Indefinite Carry Forward of Net Operating Losses
Unfortunately, you can’t carry operating losses from c-corporations back any longer, but here’s the excellent news — you can now carry these losses forward indefinitely. Previously, you could only carry forward losses for 20 years. Losses from 2018 and beyond can offset up to 80% of your taxable income in future years. Moreover, net operating losses from years before 2018 can offset 100% of your taxable income.
Changes to Meals and Entertainment Deductions
Sadly, those concert tickets, green fees on the golf course, and sporting events are no longer deductible. If you incur entertainment expenses taking clients out, you cannot write off those costs anymore. But, if you take a client to lunch or reimburse an employee for meals while traveling, you can still write off 50% of meals. You can also write off 100% of events that include all of your employees, such as company picnics and holiday parties. Lavish meals are considered entertainment and are not deductible, but “lavish” is open to interpretation. You don’t have to forgo Ruth’s Chris for McDonald’s. Just because you go to an expensive restaurant, hotel, or nightclub doesn’t mean that the expense is lavish. According to the IRS, as long as the expense is “reasonable based on the facts and circumstances,” it’s not lavish.
No Employee Expenses Deduction
In the past, when your employees incurred work expenses that were not reimbursed, they could claim a deduction if they itemized and if their expenses were greater than 2% of their adjusted gross income. For instance, they could write off uniforms, home office expenses, and a variety of other costs. This rule is no longer in effect. Although it doesn’t affect your business directly, it impacts your employees, and to offset the potential increase to their income tax liability; you may want to reimburse them for these expenses. Or, you may want to offer a slight boost to their income. Of course, in turn, you can claim a deduction for both of those options. Note that the elimination of the employee expenses deduction does not affect teachers. They have a special $250 deduction for buying school supplies, and they can claim the deduction whether they itemize or not.
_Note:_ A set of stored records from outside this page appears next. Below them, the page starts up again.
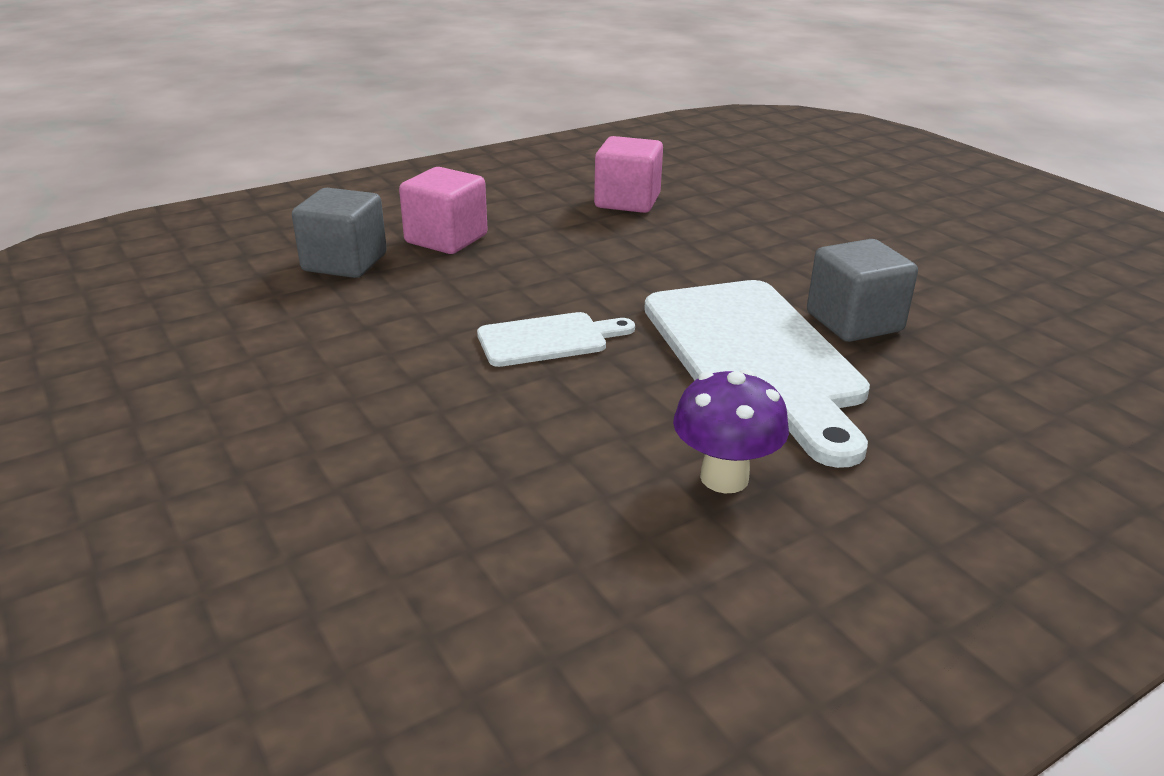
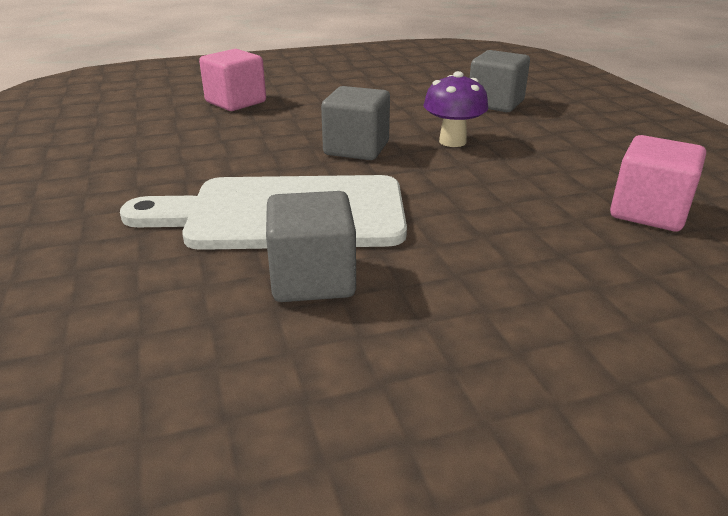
camera: 105 degrees right, 0 degrees up
pink cube [399,167,488,254] -> pink cube moved to [199,49,266,111]
white cutting board [477,312,635,367] -> grey cube [321,86,390,160]
purple mushroom [673,369,789,493] -> purple mushroom moved to [423,71,488,147]

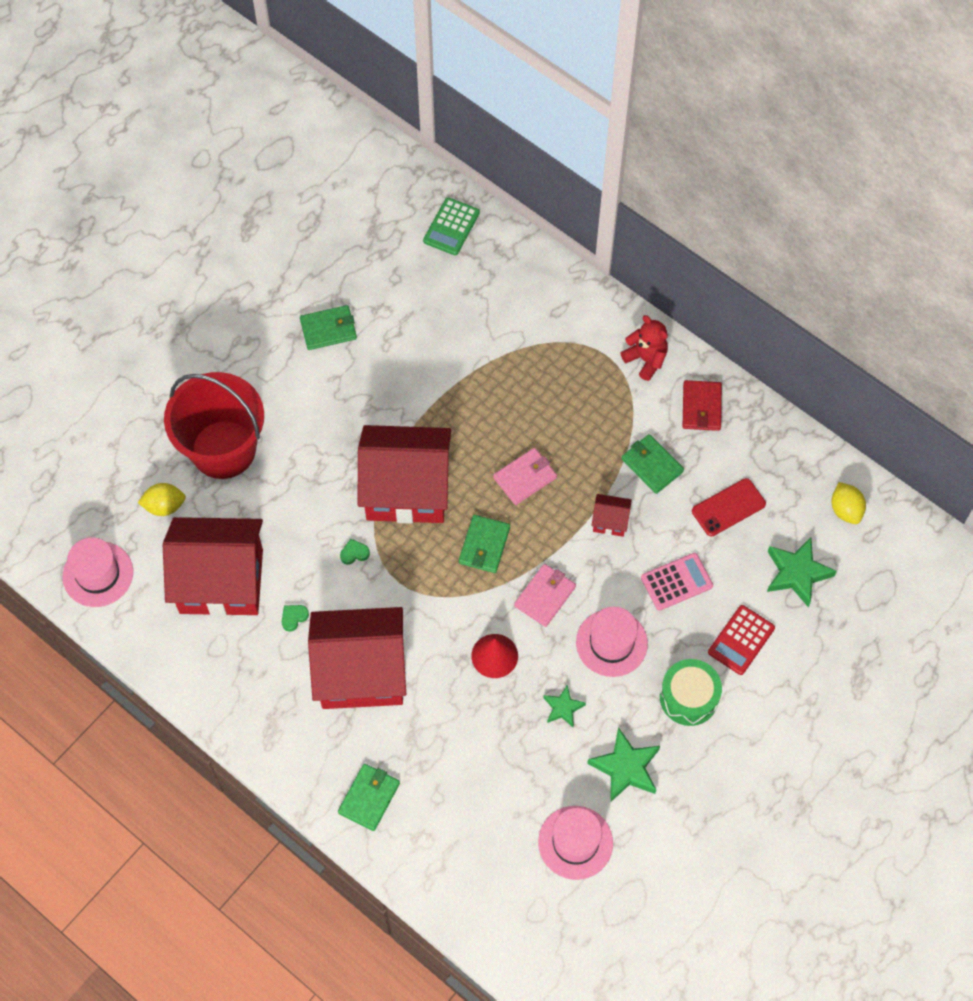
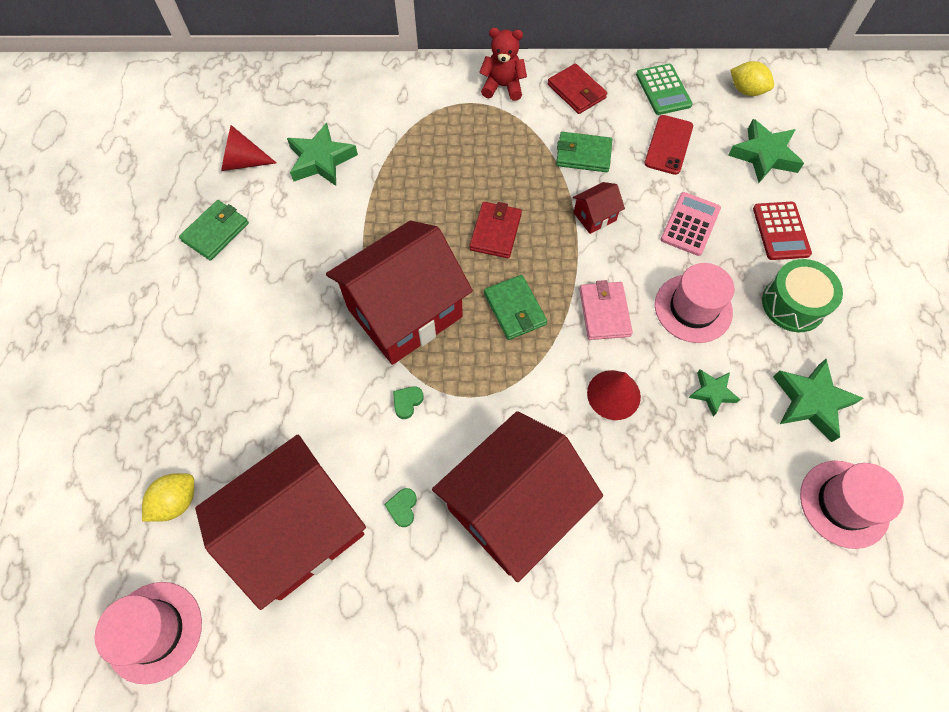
camera: 40 degrees left, 0 degrees up
red bucket [164,372,264,479] -> none
green wallet [338,764,400,831] -> none
green calculator [423,197,480,255] -> green calculator moved to [636,64,693,115]
pink wallet [493,448,557,505] -> red wallet [470,202,522,258]
none -> red cone [221,125,277,171]
none -> green star [287,122,358,186]

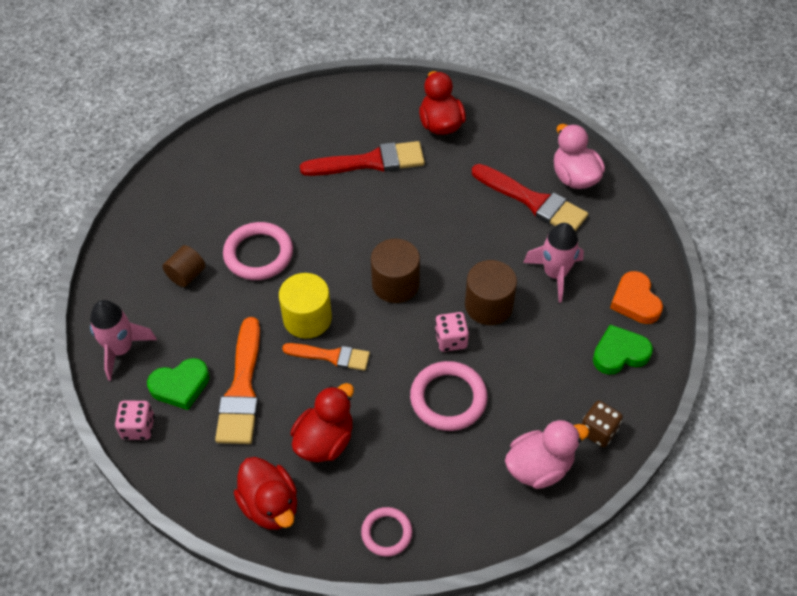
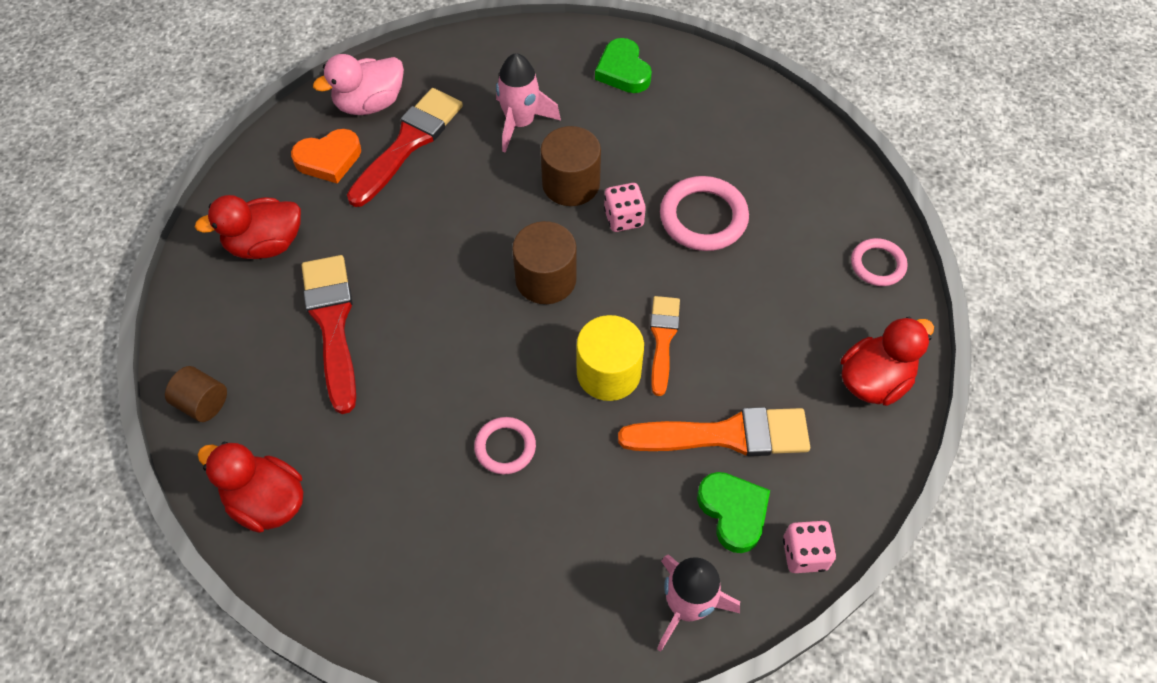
camera: 95 degrees left, 5 degrees up
brown cylinder [163,245,205,287] -> brown cylinder moved to [165,366,227,422]
pink ring [223,222,293,280] -> pink ring [474,417,536,475], size x0.61
red duck [290,383,354,462] -> red duck moved to [198,442,303,533]
pink duck [505,420,589,489] -> none
brown dice [582,400,623,447] -> none
orange heart [610,271,663,324] -> orange heart moved to [291,129,361,184]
New Pass-Through Deduction
The pass-through deduction lets owners of partnerships, S-corporations, and sole proprietorships claim up to 20% of their business income as a deduction on their personal income tax return. The rules are complicated. In some cases, you can only write off 50% of wages paid by your business or 25% of wages and 2.5% of assets. There are also special rules for service-focused firms, and the deduction phases out over a certain income level. Check out this post for a more detailed breakdown of the specifics of the pass-through deduction. These changes have the power to bring a lot of financial tax benefits to businesses. But you need to make sure that you’re making the most of the TCJA. Before the close of 2018, consider consulting with a tax advisor to develop a tax strategy around the new rules.